Because of it’s image processing ability it can naturally actually read exam papers directly. Another of the examples openAI presents shows it doing basically that.
User: Answer question I.1.a. Think step-by-step.
GPT-4: To answer question I.1.a, we need to express the temperature T(x) in every point of the conductive bar, which is characterized by the abscissa x. We are given that T(0) = T0 and T(L) = Tb.

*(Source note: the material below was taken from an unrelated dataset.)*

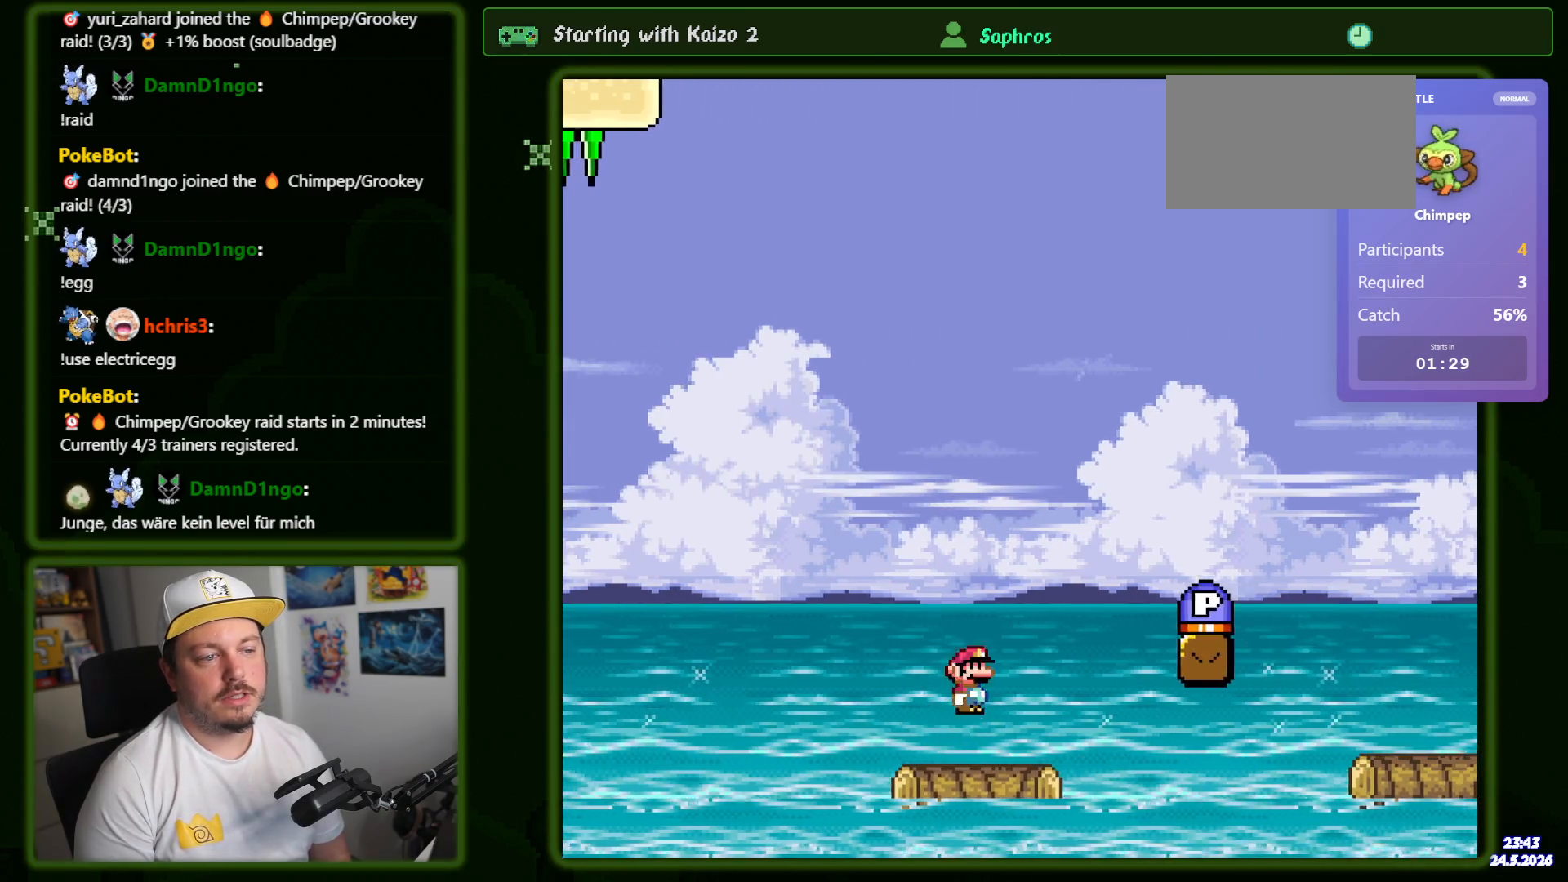
{"dt_ms": 500, "buttons": ["Y", "DPAD_RIGHT"], "events": []}
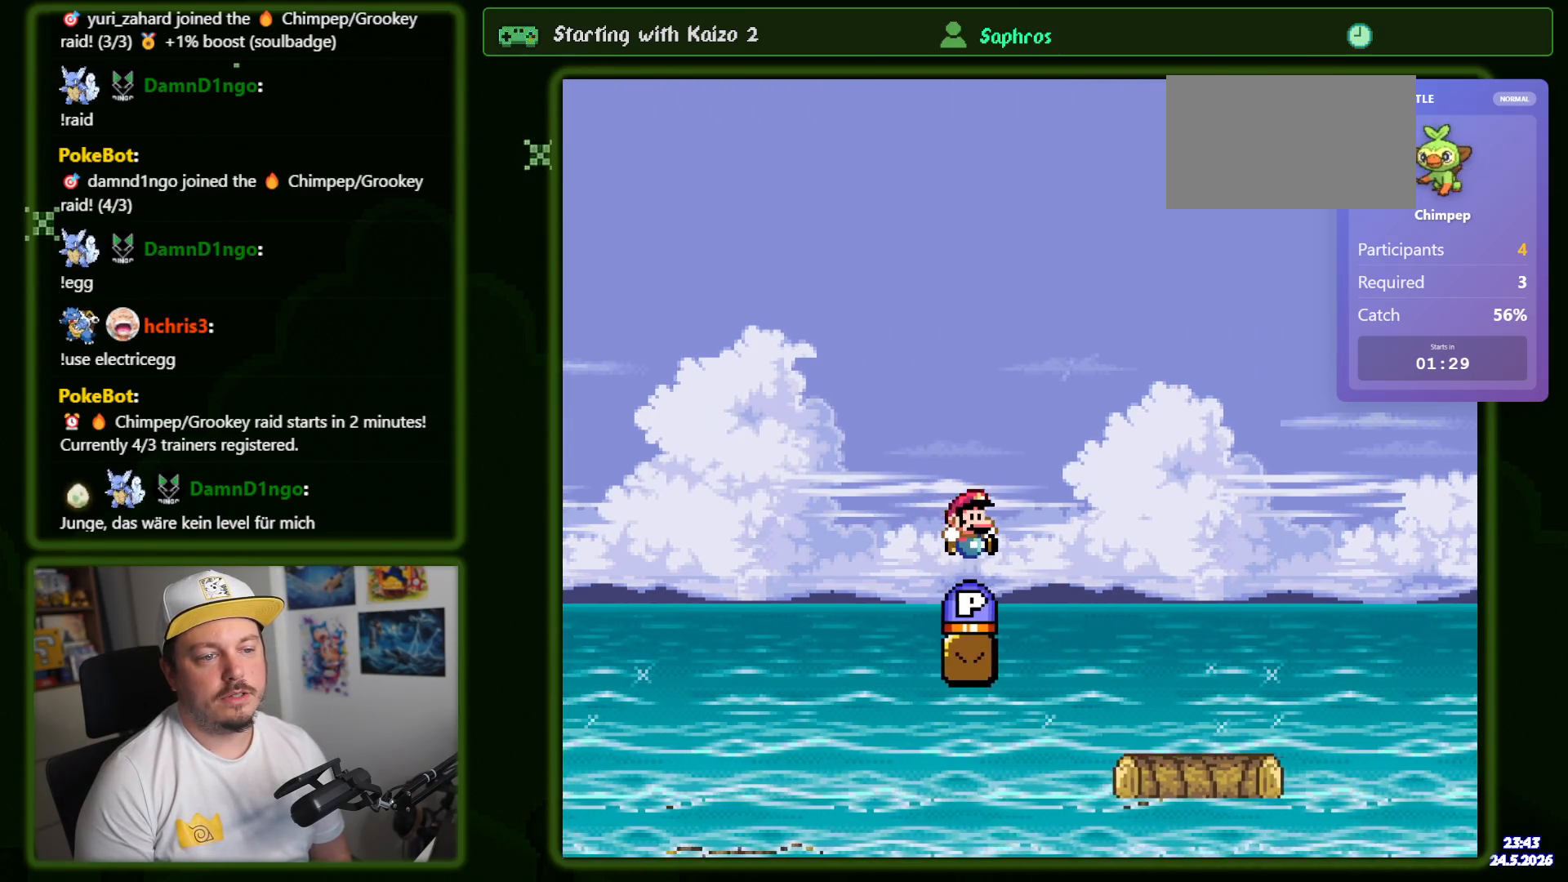
{"dt_ms": 500, "buttons": ["Y", "DPAD_RIGHT"], "events": []}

For a stationary regime, the heat equation for the one-dimensional heat conduction in the bar is:
d²T/dx² = 0
Integrating once, we get:
dT/dx = C₁
Integrating a second time:
T(x) = C₁x + C₂
To determine the constants C₁ and C₂, we use the boundary conditions:
T(0) = T0, which gives C₂ = T0
T(L) = Tb, which gives C₁ = (Tb - T0) / L
Finally, the expression for T(x) is:
T(x) = (Tb - T0) * (x / L) + T0
This represents a linear temperature profile along the conductive bar, with a slope of (Tb - T0) / L.
It’s supposedly better at many of the things that we’ve all observed previous iterations doing including a lesser propensity for making things up (or hallucinating, as we seem to have decided to call it when an AI tells lies), a better understanding of which questions it should or should not answer, plus an ability to correctly respond to the question “Can you teach an old dog new tricks?” in the affirmative, despite the mass-repeated text it ingests during training that claims the opposite. In no way is it perfect though, as detailed on their site. I imagine it’ll still produce a certain amount of occasionally entertaining fluent bullshit.
If you, random member of the public, want to give GPT-4 a go, then you can use it via the usual chatGPT site - if you are a ChatGPT Plus subscriber. That’s openAI’s premium offering, which will currently cost you $20 a month.
In many ways that’s fair enough - fancier things usually cost more money and I’m sure it costs them more to run. But it’s also the most stark example I’ve seen of a potentially dystopian-to-me future if these technologies really take off, whereby the quality of the algorithms you have access to in order to navigate the world - potentially including your ability to know true(r) things - is dependent on your ability to pay.
There’s plenty more for us to think and say about this topic, preferably before we get close to the point where this technology feels so embedded into society in some structural way, if in fact that ends up happening, that it’s hard to change things.